What this task involves =
If a line of the records contains the string "none", copy it out.

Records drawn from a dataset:
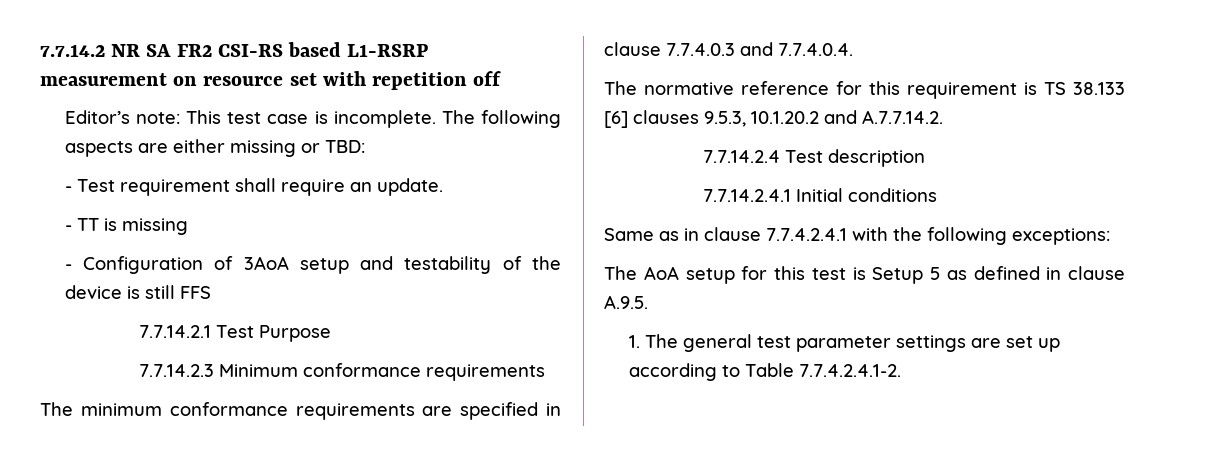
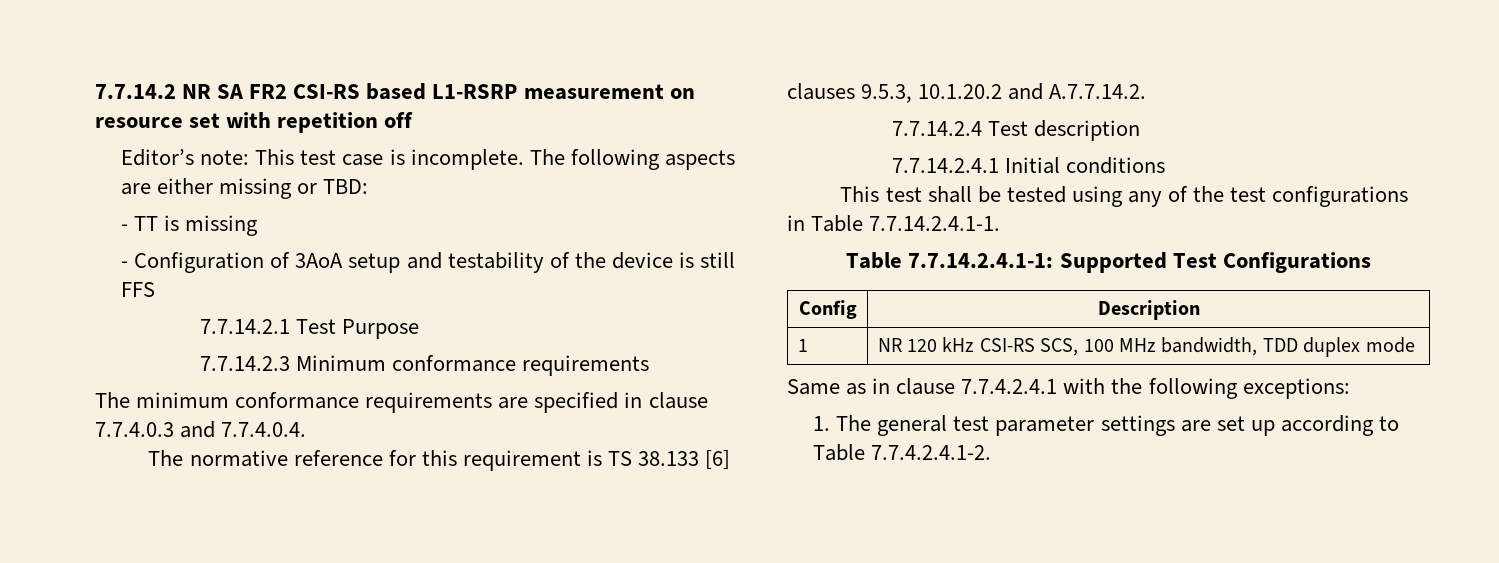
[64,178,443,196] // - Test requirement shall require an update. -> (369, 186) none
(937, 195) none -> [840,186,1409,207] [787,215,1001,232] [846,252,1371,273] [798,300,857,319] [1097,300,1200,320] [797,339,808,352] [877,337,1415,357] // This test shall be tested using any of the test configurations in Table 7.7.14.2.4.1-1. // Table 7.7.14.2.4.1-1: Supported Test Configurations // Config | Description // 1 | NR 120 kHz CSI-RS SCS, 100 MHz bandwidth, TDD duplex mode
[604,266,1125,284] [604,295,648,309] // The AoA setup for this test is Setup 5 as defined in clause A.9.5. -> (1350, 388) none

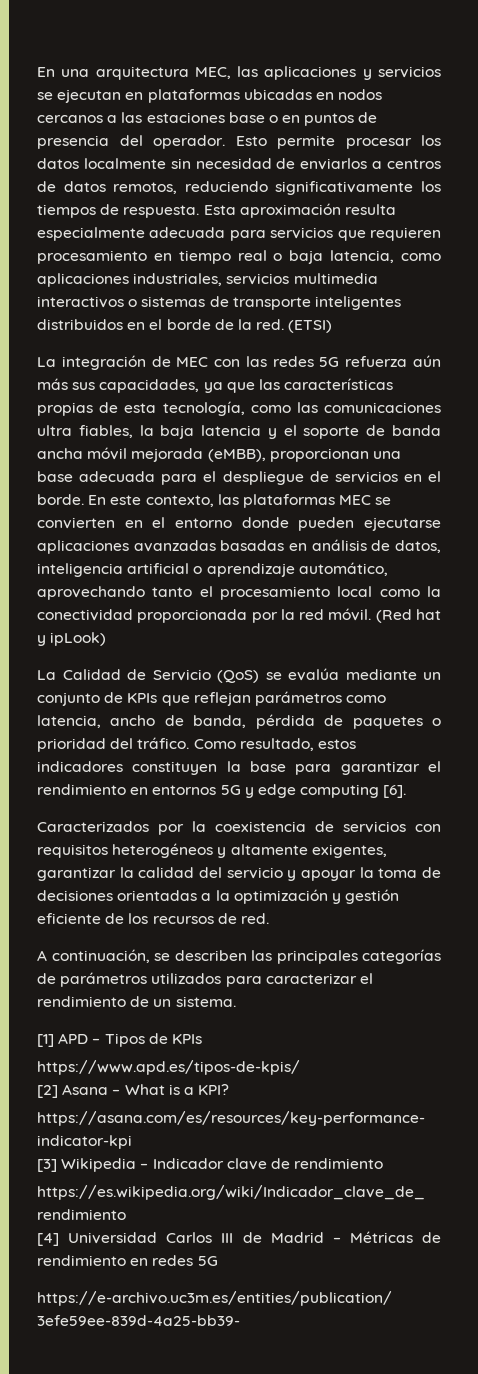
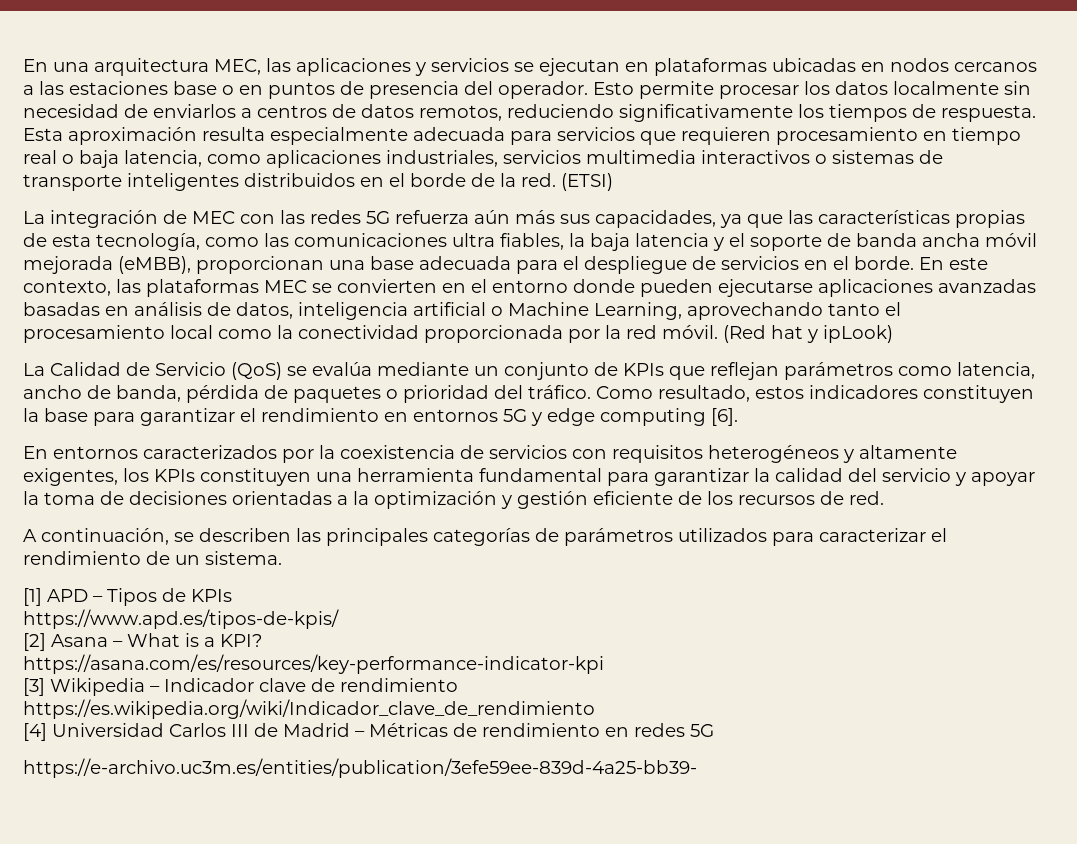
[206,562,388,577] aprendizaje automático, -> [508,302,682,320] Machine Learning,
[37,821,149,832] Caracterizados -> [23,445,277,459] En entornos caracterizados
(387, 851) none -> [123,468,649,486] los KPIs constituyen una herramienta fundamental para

Written solution =
[64,178,443,196] // - Test requirement shall require an update. -> (369, 186) none
(937, 195) none -> [840,186,1409,207] [787,215,1001,232] [846,252,1371,273] [798,300,857,319] [1097,300,1200,320] [797,339,808,352] [877,337,1415,357] // This test shall be tested using any of the test configurations in Table 7.7.14.2.4.1-1. // Table 7.7.14.2.4.1-1: Supported Test Configurations // Config | Description // 1 | NR 120 kHz CSI-RS SCS, 100 MHz bandwidth, TDD duplex mode
[604,266,1125,284] [604,295,648,309] // The AoA setup for this test is Setup 5 as defined in clause A.9.5. -> (1350, 388) none
(387, 851) none -> [123,468,649,486] los KPIs constituyen una herramienta fundamental para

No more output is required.